German state sets up board on integration
A German state has set up a celebrity-studded board to advise on issues relating to the integration of foreigners - but how useful will it be exactly? David Gordon Smith reports.
The German state of North Rhine-Westphalia has set up a celebrity-studded advisory board to consult with the state government on issues relating to the integration of foreigners - but critics claim its value will be more symbolic than real.
The advisory board, which will be headed by the state's integration minister Armin Laschet, will comprise 27 members, many of whom come from immigrant families, or are immigrants themselves.
As well as university professors, journalists, business people and lawyers, the board includes the Russian author Wladimir Kaminer, who has become a celebrity in Germany due to his Russian Disco club nights in Berlin as well as his novel of the same name.
Cem Özdemir, a Member of the European Parliament for the German Green Party, is also a member. Özdemir was the first German of Turkish descent to become a member of the German Bundestag and is currently active in a European Parliament committee investigating covert CIA activities in Europe.
Other members include Seyran Ates, a Turkish-German lawyer and author well-known for her work on rights for Turkish women, Rita Süssmuth, a CDU politician and former president of the Bundestag, and Fritz Pleitgen, director of the North Rhine-Westphalian public broadcaster Westdeutscher Rundfunk.
Keen to make a difference
The members of the board will not receive any money for their work, a spokeswoman for the integration ministry told the magazine Der Spiegel, explaining that they want to "really make a difference for immigrants, free of charge." It remains unclear, however, how often the board will meet and how its work will be carried out exactly. Neither have the topics which the board will discuss been decided.
According to Laschet, the board's duties are to "advise, support, and provide criticism of, the state government in all questions relating to integration policies." Laschet is unusual not only in being Germany's only integration minister, but because he belongs to Germany's CDU party, which is not normally noted for its welcoming attitudes towards foreigners.
However for Laschet it is essential that foreigners are made to feel part of German society. "The successful integration of people with an immigration background is of high significance for the future and cohesion of our country," he said.
More symbolic than real?
However critics have argued that the advisory board will have more symbolic value than real influence. "We shouldn't over-estimate the importance of the advisory board," commented Christoph Butterwegge, head of the politics department at the University of Cologne, in remarks to the newspaper Taz.
"With such respectable figures, the board will function as a kind of alibi," Butterwegge said, saying that the state government only wanted to use celebrities because of their symbolic worth.
However the board members themselves are convinced of its usefulness. "There are many experienced people on the advisory board," said Bülent Arslan, a member of the board and head of the Institute for Intercultural Management and Political Consulting in Dusseldorf.

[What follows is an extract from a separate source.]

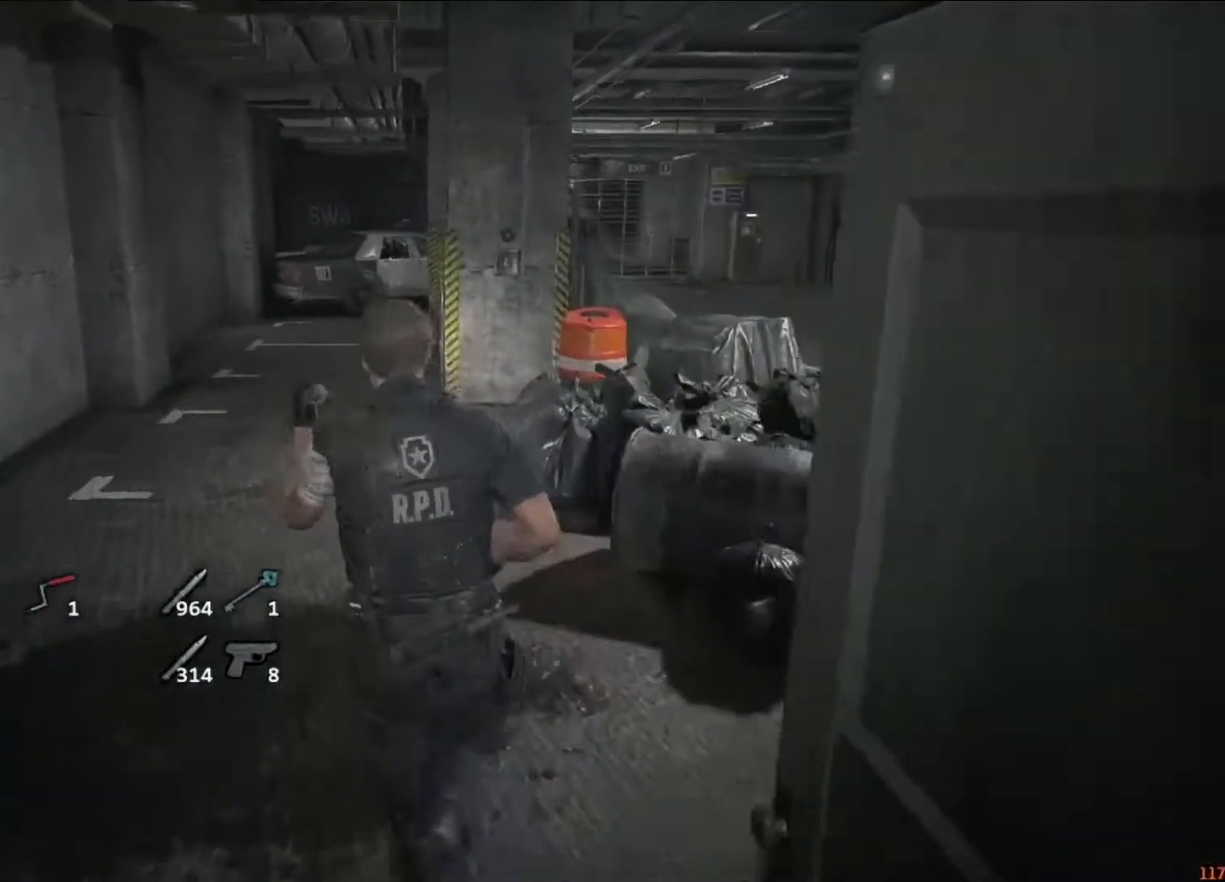
{"keys": ["shift", "w"], "mouse": [], "events": []}
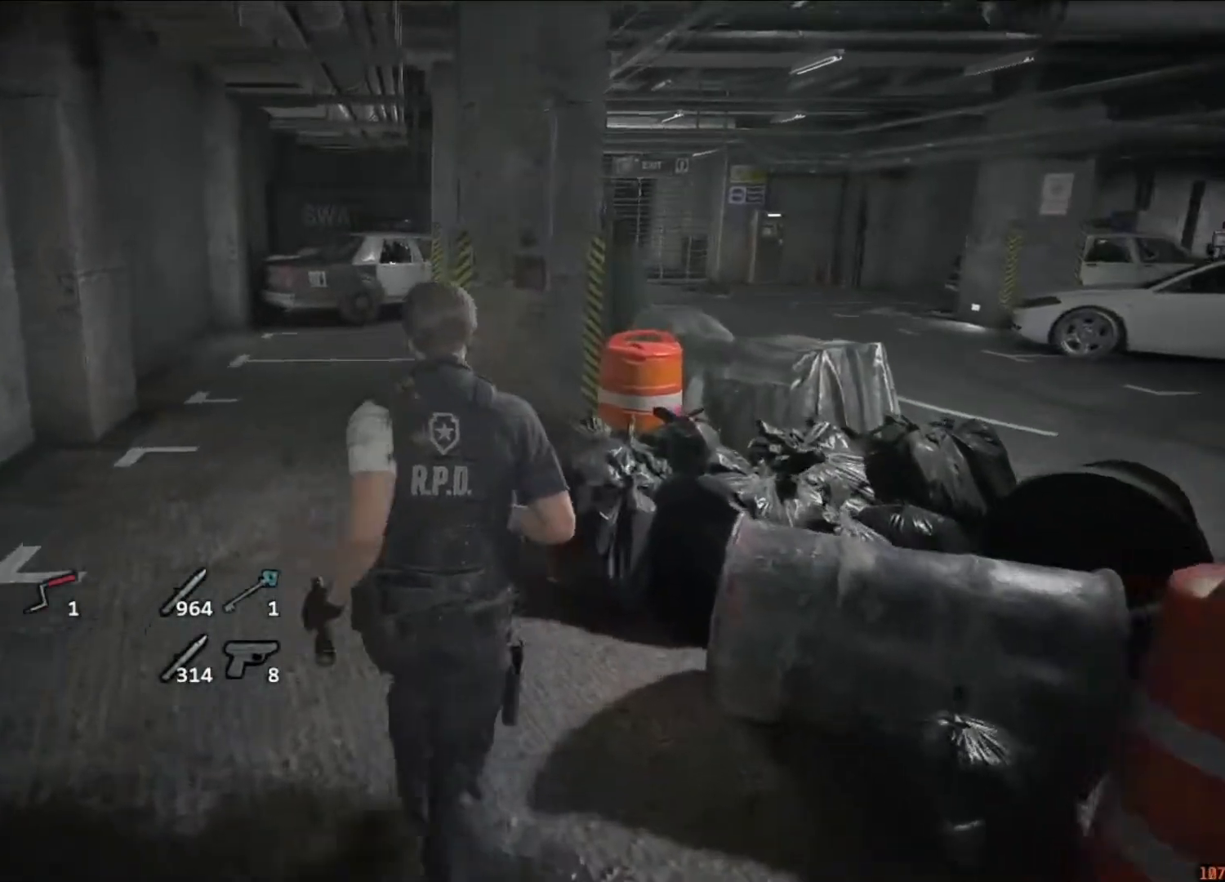
{"keys": ["shift", "w"], "mouse": [], "events": []}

He said their discussions would also carry political weight. "We may not be an organ capable of making decisions," he told the Taz. "But the state government will always pay attention to what the board says when it comes to decisions involving integration policies."
In mixed company
North Rhine-Westphalia is not the first German state to set up such a board. The German state of Hesse and the city-state of Hamburg already have advisory boards for questions of integration. However they are said to differ in their effectiveness.
The board in Hesse has been in existence since 2000 and meets four times a year. "The board is at best an extension of the existing structures," said Ulrike Foraci, who works on the Hesse board. The successful of the board's work is closely connected to the commitment of the participants, she said, explaining that not all the board's members regularly take part in its sessions and it can be difficult to reach a consensus between the members.
The Hamburg board, which was founded in 2002, also meets four times a year. However its experts work well together, according to the board member Hüseyin Yilmaz. "The authorities now take our suggestions seriously," he commented. One of the projects that the Hamburg advisory board succeeded in implementing was making sure that foreign parents are allowed to take part in language lessons together with their children in day care centres. But Yilmaz emphasised that "the board by itself isn't enough for integration policies."
The Hesse board has been less successful in its efforts. One project was to provide information brochures about the school system for parents with an immigration background. However the brochures are not yet available in many languages yet, according to the Taz.
It remains to be seen how successful the NRW board will be. But with so many well-known and respected figures involved, it's surely a symbol that the state is taking the issue of integration seriously.